There is a tendency by lots of stories to look at our exposure to PFAs through our public agencies (water supply, military/fire, now wastewater), but a lot of exposure is through consumer products, even if it's not in frying pans anymore. (I think/hope.) House dust is a vector, from carpet and upholstery treatments. Housekeepers are probably getting high exposures. Lots of other clothing. Weren't there some airline attendants sickened by their uniforms, from the water/stain repellents or perma-press additives? Might have been some other chemie, but in any case, it's not as if these "ingredients" are listed or the potential "side effects," like on a TV drug add. Wouldn't that be entertaining?
"Fertilizing" with sewage sludge/biosolids has lots of guilty parties. I think for years mainstream enviro orgs supported this because the land application kept the sludge out of landfills or incinerators, and seemed like a way to "recycle nutrients." It helped minimize the cost of improved sewage treatment. Hopefully most have seen the error of their ways. I think every alternative has other drawbacks, mostly our municipal waste water systems aren't exactly rolling in $$$s.
That sludge is not a completely new issue. From 1999, featuring Adrienne Anderson, fired from dear old CU not long afterward: https://www.hcn.org/issues/issue-157/a-grudge-against-sludge/
Anyway, you deserve a stiff drink for immersing yourself in yet another reactionary manifesto.
They've amended "greed is good" to add "poison is good." Thanks very much for setting this out for us.
Isn’t this the same class of people who worked to deny help to first responders at the World Trade Center and soldiers exposed to burn pits?

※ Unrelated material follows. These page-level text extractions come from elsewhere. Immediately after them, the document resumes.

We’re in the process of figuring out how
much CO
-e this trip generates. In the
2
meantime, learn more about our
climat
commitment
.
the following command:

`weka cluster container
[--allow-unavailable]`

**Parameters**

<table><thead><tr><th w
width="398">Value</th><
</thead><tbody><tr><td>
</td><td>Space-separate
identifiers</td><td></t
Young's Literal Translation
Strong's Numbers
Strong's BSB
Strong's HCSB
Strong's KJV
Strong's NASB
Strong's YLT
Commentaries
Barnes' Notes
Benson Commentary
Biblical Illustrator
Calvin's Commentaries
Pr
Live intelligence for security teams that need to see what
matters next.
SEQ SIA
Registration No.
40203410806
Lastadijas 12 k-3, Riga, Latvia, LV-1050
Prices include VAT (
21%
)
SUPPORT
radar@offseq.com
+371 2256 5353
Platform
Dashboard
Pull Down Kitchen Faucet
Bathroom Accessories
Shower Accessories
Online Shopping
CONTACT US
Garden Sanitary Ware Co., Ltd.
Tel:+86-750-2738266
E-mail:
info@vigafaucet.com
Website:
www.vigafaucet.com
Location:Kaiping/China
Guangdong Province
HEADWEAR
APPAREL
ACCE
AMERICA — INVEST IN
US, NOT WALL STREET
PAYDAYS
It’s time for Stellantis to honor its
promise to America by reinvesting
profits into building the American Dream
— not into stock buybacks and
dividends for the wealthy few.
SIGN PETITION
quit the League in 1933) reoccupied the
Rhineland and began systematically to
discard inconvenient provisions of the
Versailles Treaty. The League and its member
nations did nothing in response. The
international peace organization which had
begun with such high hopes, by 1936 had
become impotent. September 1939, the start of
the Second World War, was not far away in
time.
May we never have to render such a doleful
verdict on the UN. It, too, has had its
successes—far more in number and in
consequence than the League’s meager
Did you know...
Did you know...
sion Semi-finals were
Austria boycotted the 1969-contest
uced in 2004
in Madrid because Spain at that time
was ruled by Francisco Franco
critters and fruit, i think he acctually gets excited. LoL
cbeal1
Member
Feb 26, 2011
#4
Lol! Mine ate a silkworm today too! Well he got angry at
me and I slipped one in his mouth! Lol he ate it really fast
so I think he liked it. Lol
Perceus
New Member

Seeing aside the obvious environmental and health nightmares that would be exacerbated by gutting regulations, the argument from the Project 2025 types that "billions of dollars would be saved" needs to be clarified a bit. The polluters that are now on the hook to pay for PFAS clean-up may indeed save money out of their own pockets, but only by pushing those costs onto citizens and the government in the form of healthcare expenses, disability payments, and premature death. I think it's important to push back on the economic lies these people spew, because that's a large part of the BS they use to manipulate people into supporting their agenda against their own interests.

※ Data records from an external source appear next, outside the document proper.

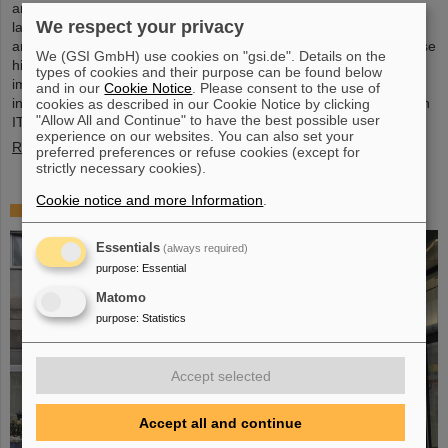
and the GSI Helmholtzzentrum für Schwerionenforschung are
We respect your privacy
launching a cooperation in the fields of scientific data processing
and cybersecurity. The aim of the collaboration is to set up and use
We (GSI GmbH) use cookies on "gsi.de". Details on the
high-performance infrastructures for research projects and to
types of cookies and their purpose can be found below
improve the security of data center technologies. ATHENE will
and in our
Cookie Notice
. Please consent to the use of
install high-performance AI computers in GSI’s data center “Green
cookies as described in our Cookie Notice by clicking
"Allow All and Continue" to have the best possible user
IT Cube” and operate them together with GSI as a…
experience on our websites. You can also set your
Read more
preferred preferences or refuse cookies (except for
strictly necessary cookies).
Cookie notice and more Information
.
High-level French delegation visits GSI/FAIR
Essentials
(always required)
purpose
:
Essential
Matomo
purpose
:
Statistics
Accept selected
Accept all and continue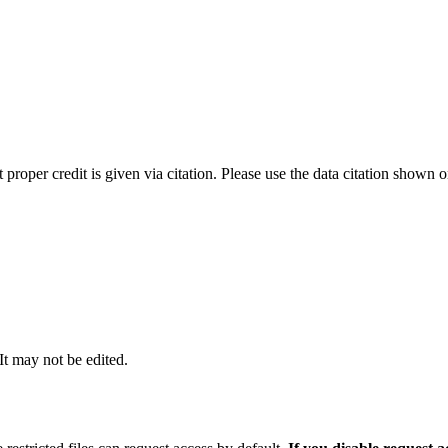
t proper credit is given via citation. Please use the data citation shown 
 It may not be edited.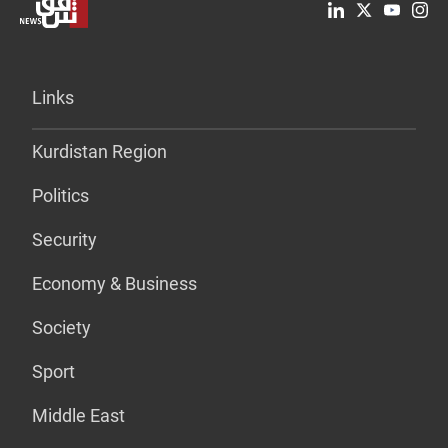
Links
Kurdistan Region
Politics
Security
Economy & Business
Society
Sport
Middle East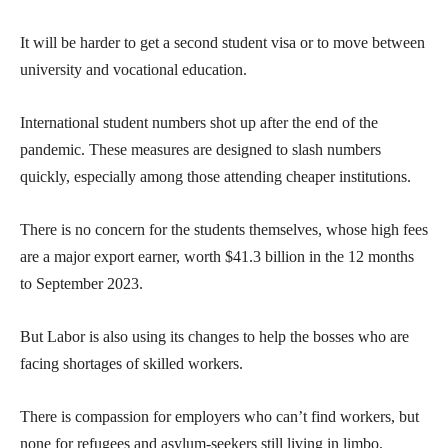
It will be harder to get a second student visa or to move between
university and vocational education.
International student numbers shot up after the end of the
pandemic. These measures are designed to slash numbers
quickly, especially among those attending cheaper institutions.
There is no concern for the students themselves, whose high fees
are a major export earner, worth $41.3 billion in the 12 months
to September 2023.
But Labor is also using its changes to help the bosses who are
facing shortages of skilled workers.
There is compassion for employers who can’t find workers, but
none for refugees and asylum-seekers still living in limbo.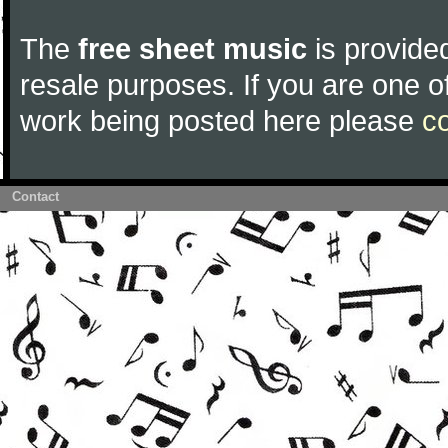
The
free sheet music
is provided
resale purposes. If you are one of
work being posted here please
c
Contact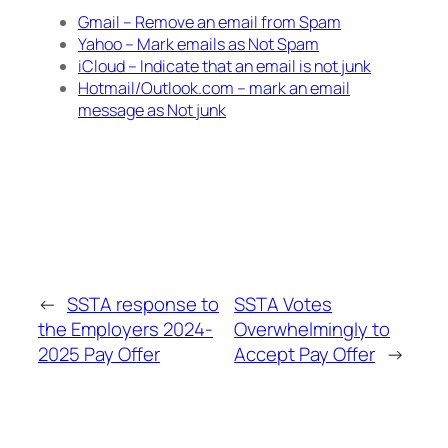
Gmail – Remove an email from Spam
Yahoo – Mark emails as Not Spam
iCloud – Indicate that an email is not junk
Hotmail/Outlook.com – mark an email
message as Not junk
←
SSTA response to
SSTA Votes
the Employers 2024-
Overwhelmingly to
2025 Pay Offer
Accept Pay Offer
→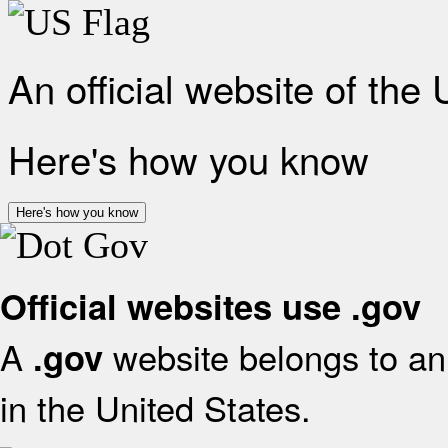
An official website of the
Here's how you know
Here's how you know
Official websites use .gov
A
website belongs to an 
.gov
in the United States.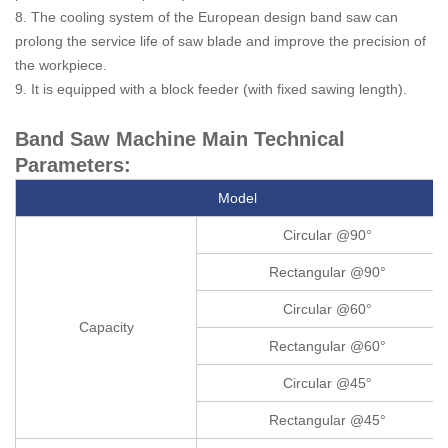
8. The cooling system of the European design band saw can
prolong the service life of saw blade and improve the precision of
the workpiece.
9. It is equipped with a block feeder (with fixed sawing length).
Band Saw Machine Main Technical
Parameters:
Model
Circular @90°
Rectangular @90°
Circular @60°
Capacity
Rectangular @60°
Circular @45°
Rectangular @45°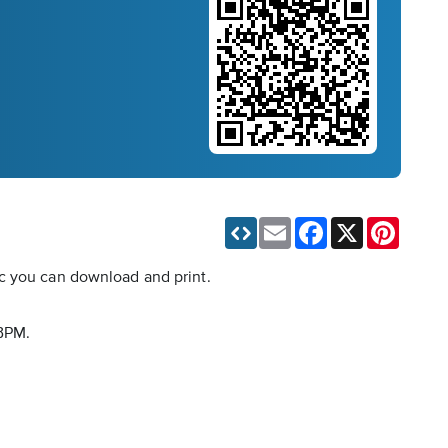
Email
Facebook
X
Pinteres
ic you can download and print.
 BPM.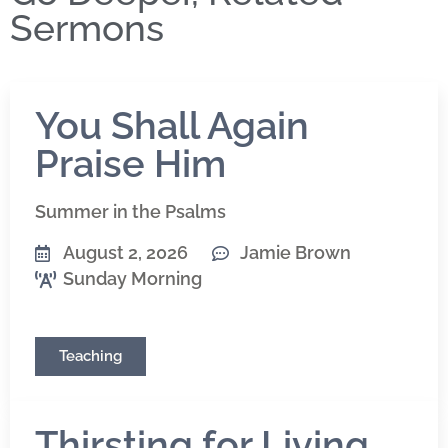
Sermons
You Shall Again
Praise Him
Summer in the Psalms
August 2, 2026
Jamie Brown
Sunday Morning
Teaching
Thirsting for Living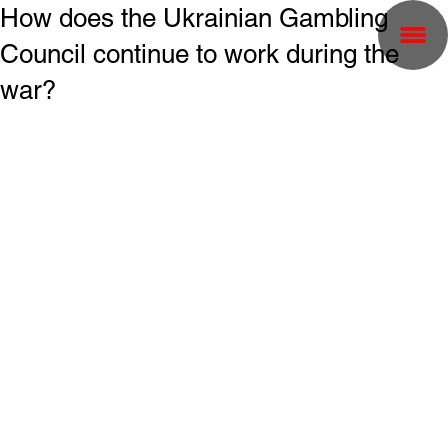
How does the Ukrainian Gambling
Council continue to work during the
war?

Not the most uplifting read, but an important one.
Another instance of money versus health. The MAGA people are more interested in saving the taxpayers money by deregulating everything and allowing them to get cancer. Then they complain that these same people can't work anymore and have to have social assistance. The only winners are the rich oligarchs in charge of all of these PFAS factories. They could care less about who gets sick and dies. They have enough money to purify their water and buy the high end products that are free of this stuff while their factories are churning it out as much as possible. Got to keep those profits moving upwards.